— Я, в общем-то, звоню узнать… как там Ньют? Он вчера как-то совсем неважно выглядел, как он?
— Хороший вопрос, Томас, очень хороший… — Гилмор снова закашлялся, и на секунду Томасу показалось, что мужчина вот-вот задохнется. Становиться свидетелем чьей-то смерти при телефонном разговоре не хотелось совсем. — Он позвонил сегодня часов, кажется, в шесть… разбудил, засранец… сказал, что будет отсутствовать несколько дней. Видите ли простудился сильно. Нагулялся где-то под дождем и слег с температурой.
Дальше Томас уже не слушал, а мистер Гилмор, наоборот, разговорился. И, воспринимая не более одной четверти фраз, брюнет умудрился-таки улыбнуться, когда до ушей донеслось шуточно-ворчливое «Вот и скажи, что он из Англии приехал! Там дожди шуруют каждый божий день, а здесь одного ливня раз в сто лет хватило, чтобы ему хреново стало. Ну и как это понимать?!». Гилмор сказал еще что-то, потом еще и еще, даже не заботясь о том, что собеседник упрямо молчит и не издает ни звука, и в конечном итоге, неожиданно ойкнув, спешно распрощался, объясняя, что ему срочно необходимо закончить одну важную штуку, о которой он, «дурак старый», напрочь забыл. Как только Томас положил телефон на прилавок, колокольчики над дверью тренькнули снова, и внутрь вошел Минхо, выкуривший, судя по запаху, половину пачки по дороге.
— Это не город, а дыра! — жаловался азиат, спрятав указательные и средние пальцы обеих рук в карманы и активно пережевывая что-то. — Я обшарил магазинов десять, прошел три квартала, и, представляешь, нашел свою любимую марку в какой-то халупе!

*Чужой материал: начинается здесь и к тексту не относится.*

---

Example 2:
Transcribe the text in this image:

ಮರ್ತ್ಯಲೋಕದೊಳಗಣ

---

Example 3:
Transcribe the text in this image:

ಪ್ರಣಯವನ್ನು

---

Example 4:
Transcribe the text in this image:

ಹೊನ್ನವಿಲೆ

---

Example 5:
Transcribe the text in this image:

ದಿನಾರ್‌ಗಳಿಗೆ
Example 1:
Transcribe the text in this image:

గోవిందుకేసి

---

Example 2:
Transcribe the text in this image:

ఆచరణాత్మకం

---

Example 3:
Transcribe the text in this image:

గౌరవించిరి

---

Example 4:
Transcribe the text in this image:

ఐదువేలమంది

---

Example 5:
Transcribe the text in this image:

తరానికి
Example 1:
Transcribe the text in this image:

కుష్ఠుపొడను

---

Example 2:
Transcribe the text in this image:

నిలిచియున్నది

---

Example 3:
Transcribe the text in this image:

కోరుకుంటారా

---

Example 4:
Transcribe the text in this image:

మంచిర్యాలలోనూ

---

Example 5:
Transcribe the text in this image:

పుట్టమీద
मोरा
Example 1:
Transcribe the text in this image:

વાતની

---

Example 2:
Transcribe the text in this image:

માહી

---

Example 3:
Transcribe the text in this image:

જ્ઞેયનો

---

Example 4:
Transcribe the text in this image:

Там паутина свисала до самых столиков! У продавца изо рта чуть радуга не полилась, когда я зашел! — с каждым предложением громкость его голоса увеличивалась и сопровождалась становившимися все более рьяными взмахами рук. Потом, правда, он остыл немного, выдохнул протяжно, будто выпуская свое недовольство вместе с воображаемым дымом, и уставился на Томаса. — Ты закрываться думаешь вообще или нет? Время так-то, — он начертил указательным пальцем круг на запястье и постучал по центру, — уже пора.

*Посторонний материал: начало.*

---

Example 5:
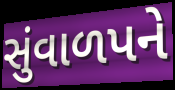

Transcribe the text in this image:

સુંવાળપને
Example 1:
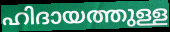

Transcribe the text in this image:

ഹിദായത്തുള്ള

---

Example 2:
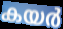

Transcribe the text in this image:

കയർ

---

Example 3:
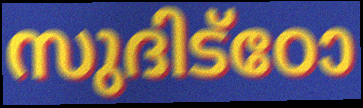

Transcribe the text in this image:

സുദിട്ഠോ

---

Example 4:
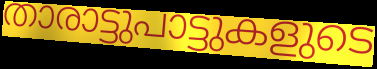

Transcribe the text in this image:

താരാട്ടുപാട്ടുകളുടെ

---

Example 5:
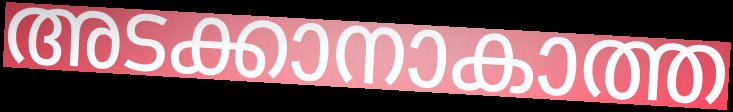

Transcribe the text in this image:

അടക്കാനാകാത്ത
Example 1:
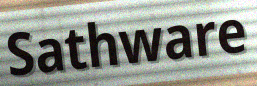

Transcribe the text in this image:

Sathware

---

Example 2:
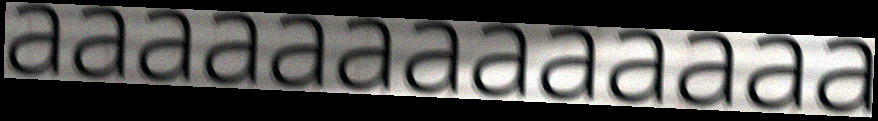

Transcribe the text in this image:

aaaaaaaaaaaaa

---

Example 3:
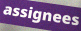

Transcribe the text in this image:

assignees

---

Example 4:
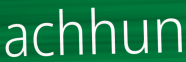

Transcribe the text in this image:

achhun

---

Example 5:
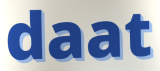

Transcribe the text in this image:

daat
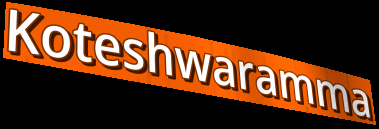
Koteshwaramma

Томас автоматически глянул на часы, потянулся, растопыривая пятерни до предела, и отправился совершать уже привычные махинации: опустить жалюзи на витрине, выйти из системы на компьютере, проверить, остались ли включенными камеры, запереть на ключ подсобку и перед выходом перевернуть табличку на двери на обратную сторону. Обязательно проверить, заперта ли дверь, несколько раз, убрать ключи в потайной карман рюкзака, посмотреть, не забыл ли на прилавке телефон — он почему-то всегда делал это в последнюю очередь. Все было отточено до автоматизма и представляло собой нерушимый алгоритм, который повторяешь независимо от желания, настроения, погодных условий и положения звезд.

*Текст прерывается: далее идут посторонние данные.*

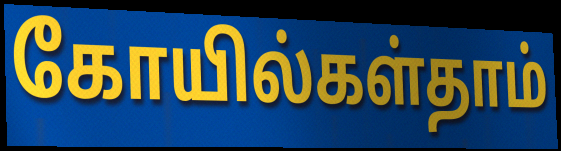
கோயில்கள்தாம்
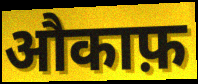
औकाफ़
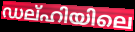
ഡല്ഹിയിലെ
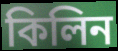
কিলিন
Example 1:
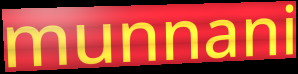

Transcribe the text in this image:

munnani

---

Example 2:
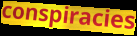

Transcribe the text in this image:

conspiracies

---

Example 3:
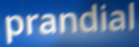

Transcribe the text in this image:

prandial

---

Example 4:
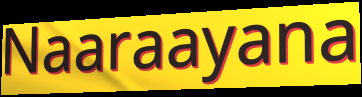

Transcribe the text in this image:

— Мне надо идти, чувак, — внезапно проинформировал его Минхо. — Тереза попросила встретить ее после работы: хотела обговорить, куда мне податься, если вылечу из кофейни.
Томас ответил на это пожатием руки и невозмутимым «иди, увидимся». Он провожал Минхо взглядом, вцепившись пальцами в лямку рюкзака, совсем как школьник, ожидающий автобуса.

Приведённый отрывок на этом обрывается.